On the occasion of the 60th anniversary of the rebirth of the state of Israel, which takes place on May 8th, this year, I take this opportunity to share with you a few personal reflections.
My earliest memories of the State of Israel are centered around my father, Rabbi Leon Kronish, of blessed memory, who was one of the leading Reform Zionist rabbis from the 1960’s till the mid-1980’s. His activism for Israel– especially in the years after the Six Day War, when I was studying at Brandeis University in Waltham, Massachusetts and HUC-JIR in New York—was infectious and inspiring. Over the years, when I have been asked why I made aliyah (with my family in June 1979, almost 29 years ago), I respond by saying that I took my father’s sermons too seriously!
One central memory that I will carry with me for the rest of my life is the day that my wife Amy and I and our two daughters at the time (Sari, now age 32 and Dahlia, now age 30) made aliyah on June 25th, 1979, three weeks after completing my doctorate in Education at the Harvard Graduate School of Education. It was the culmination of a dream that we had kept alive for 8 years since our year in Israel in 1970-71. This was a time of relative peace for Israel, six years after “the earthquake” of the Yom Kippur War and seven years before the outbreak of the first “intifada” (Palestinian uprising). We were deeply moved—as we still are—by the unique historic opportunity and obligation to live in the Jewish State of Israel, where we would be able to raise our children as full-fledged Jews in the language and culture of the people Israel.
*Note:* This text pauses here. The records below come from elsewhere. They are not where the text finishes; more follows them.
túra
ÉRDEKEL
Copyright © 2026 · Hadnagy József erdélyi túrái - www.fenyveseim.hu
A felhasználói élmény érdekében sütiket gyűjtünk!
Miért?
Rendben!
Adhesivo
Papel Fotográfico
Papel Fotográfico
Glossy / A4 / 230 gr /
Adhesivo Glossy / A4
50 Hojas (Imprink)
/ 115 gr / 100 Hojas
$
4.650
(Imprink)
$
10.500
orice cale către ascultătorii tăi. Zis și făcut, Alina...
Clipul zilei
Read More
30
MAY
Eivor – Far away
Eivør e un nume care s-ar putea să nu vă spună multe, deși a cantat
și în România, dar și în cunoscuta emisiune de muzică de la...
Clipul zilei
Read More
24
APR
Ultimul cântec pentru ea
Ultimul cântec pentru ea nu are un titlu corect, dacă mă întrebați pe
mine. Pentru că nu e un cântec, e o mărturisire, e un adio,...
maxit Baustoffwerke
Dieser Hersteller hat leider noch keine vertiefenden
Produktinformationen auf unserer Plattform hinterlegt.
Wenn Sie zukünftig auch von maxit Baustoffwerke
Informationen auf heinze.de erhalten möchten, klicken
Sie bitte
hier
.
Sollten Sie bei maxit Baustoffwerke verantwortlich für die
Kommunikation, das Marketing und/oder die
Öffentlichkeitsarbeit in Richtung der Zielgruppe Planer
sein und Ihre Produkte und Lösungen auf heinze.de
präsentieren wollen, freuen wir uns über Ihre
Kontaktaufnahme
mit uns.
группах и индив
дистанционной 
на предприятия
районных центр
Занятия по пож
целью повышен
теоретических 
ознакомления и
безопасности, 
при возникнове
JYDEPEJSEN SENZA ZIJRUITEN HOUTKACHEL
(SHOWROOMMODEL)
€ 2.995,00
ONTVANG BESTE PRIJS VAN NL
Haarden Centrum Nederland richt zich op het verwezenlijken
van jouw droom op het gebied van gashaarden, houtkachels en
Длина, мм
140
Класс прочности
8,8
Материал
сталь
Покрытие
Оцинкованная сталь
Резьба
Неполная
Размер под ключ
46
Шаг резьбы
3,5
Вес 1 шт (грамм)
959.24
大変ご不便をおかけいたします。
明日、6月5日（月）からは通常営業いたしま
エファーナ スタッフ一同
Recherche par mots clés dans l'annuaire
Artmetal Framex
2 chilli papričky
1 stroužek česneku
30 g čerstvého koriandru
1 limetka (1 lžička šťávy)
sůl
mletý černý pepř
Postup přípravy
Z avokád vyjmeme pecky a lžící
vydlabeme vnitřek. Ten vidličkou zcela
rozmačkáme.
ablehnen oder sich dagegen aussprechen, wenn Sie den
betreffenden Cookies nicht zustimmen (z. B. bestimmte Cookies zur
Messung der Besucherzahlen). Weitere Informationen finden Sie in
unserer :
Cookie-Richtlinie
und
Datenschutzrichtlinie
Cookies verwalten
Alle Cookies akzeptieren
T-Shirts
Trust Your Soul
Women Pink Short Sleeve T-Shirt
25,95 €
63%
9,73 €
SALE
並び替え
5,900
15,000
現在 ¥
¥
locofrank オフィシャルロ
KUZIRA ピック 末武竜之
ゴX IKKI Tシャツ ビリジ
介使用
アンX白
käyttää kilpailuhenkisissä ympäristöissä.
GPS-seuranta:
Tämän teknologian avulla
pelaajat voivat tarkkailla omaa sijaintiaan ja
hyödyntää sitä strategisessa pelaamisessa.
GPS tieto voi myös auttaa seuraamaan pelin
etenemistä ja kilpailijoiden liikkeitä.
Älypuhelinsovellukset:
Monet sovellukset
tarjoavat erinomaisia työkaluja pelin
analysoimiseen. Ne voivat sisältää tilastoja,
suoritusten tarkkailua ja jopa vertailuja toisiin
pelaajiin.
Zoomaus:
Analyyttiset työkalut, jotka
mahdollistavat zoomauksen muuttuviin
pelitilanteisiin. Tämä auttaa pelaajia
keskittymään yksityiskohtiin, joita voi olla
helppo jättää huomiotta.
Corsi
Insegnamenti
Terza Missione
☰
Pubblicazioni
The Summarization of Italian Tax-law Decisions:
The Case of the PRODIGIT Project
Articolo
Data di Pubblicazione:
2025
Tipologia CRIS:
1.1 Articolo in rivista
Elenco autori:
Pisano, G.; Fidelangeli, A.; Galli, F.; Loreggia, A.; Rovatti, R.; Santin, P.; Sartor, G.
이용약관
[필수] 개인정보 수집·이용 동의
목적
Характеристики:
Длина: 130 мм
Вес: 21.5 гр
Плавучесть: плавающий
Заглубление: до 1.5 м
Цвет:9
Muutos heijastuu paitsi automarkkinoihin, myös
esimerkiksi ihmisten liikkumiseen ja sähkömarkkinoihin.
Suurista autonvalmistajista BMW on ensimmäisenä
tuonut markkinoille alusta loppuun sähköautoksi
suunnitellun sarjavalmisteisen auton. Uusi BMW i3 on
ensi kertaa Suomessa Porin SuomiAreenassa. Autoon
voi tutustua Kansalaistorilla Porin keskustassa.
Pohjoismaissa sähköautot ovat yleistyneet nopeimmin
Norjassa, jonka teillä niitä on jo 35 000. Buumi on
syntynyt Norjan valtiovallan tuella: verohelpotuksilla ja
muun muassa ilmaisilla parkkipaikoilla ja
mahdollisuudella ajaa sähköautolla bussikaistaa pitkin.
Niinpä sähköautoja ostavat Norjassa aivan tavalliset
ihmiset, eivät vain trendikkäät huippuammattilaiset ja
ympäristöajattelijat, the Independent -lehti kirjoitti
Indeed the next major milestone in our family was the birth of our youngest daughter, Ariella (who is now married to Amit), the following year (1980),who is named for the city of Jerusalem where we have made our home for almost 29 years.
During the last 17 years, I have served as the Director of the Interreligious Coordinating Council in Israel (ICCI), Israel’s leading interreligious organization, which I founded, with four other people, in 1991. In my capacity as leader of this institution, I have been invited to seminars at the Vatican several times and I was fortunate to be at the signing of the Fundamental Agreement between the State of Israel and the Holy See, at the end of 1993, a few months after the signing of the Oslo Accords on the White House lawn in Washington D.C. In addition, in March of 2000, I was privileged to be deeply involved in the visit of Pope John Paul II to Israel on an historic pilgrimage. As one of the few people in Israel who knew what this was all about, I was interviewed extensively that week in the local and foreign media. I was so moved by the visit of the Pope to Israel during that week that I raised money to make a film about this experience and what led up to it. Making this film called I am Joseph Your Brother with my wife Amy as one of the directors, was one of the greatest educational and cultural experiences of my life. The film has been screened on television throughout North America and in Israel, and we were invited to screen it in Rome as well! In my humble opinion, the week of the visit of Pope John Paul II to Israel in March 2000 was one of the greatest weeks in the history of Israel. In fact, virtually nothing went wrong that week, and the images of this visit are indelibly etched in my heart and mind, as they are in the consciousness of the citizens of Israel and of Jews and Christians all over the world.
A few years later, in March 2002, I hosted 50 rabbis (as one of the programs of the convention of the Central Conference of American Rabbis in Jerusalem that year) at the ICCI Education Center on Emek Refaim St. in Jerusalem for a panel discussion with a Christian and Muslim Colleague on “The Contribution of Inter-religious Dialogue to Peace-building in Israel and the Middle East,” a subject about which I have spoken and written extensively during the past 17 years. After the session, I joined 3 other rabbis and two of their spouses for lunch at the well-know Café Cafit on Emek Refaim St. During the lunch, a terrorist came in to the café and was noticed by a courageous waiter, who tackled him and took away his explosives, and we were spectacularly saved by this act of bravery (and by the miracle of the non-functioning of the terrorist’s detonator!) and I am, thank God, alive to tell the story. When we went back to thank Shlomi, the waiter, the next morning, we were interviewed by Israel television, and by the end of the day the whole world knew about this incident. A few days later, I offered special blessings of gratitude with my colleagues at Shabbat morning services at Bet Shmuel/Mercaz Shimshon in a very emotional and heart-warming ceremony.
Since that day, 7 years ago I have rebounded from the experience and have tried to be a voice for peaceful coexistence here in Israel. In light of the fact that Israeli society has moved to the right in recent years, I often find that my voice is a lonely one, but I persist nevertheless. In my lectures to visiting groups in Israel and around the world, I am often asked if Israel will ever live in peace, and my answer is “Yes!” It can and it will happen in my lifetime.
We who live in this generation, the generation of the rebirth of the Jewish state in its ancient homeland, the land of Israel, are indeed fortunate and privileged to be part of this historic process. Yet, we are not fully redeemed and the challenges of finding the ways and means to live in peaceful coexistence remain at the top of our agenda, for ourselves and for our children and for future generations.
In this hopeful spirit, may I wish all citizens of Israel –and friends of Israel around the world–a Chag Sameach! A Happy Holiday!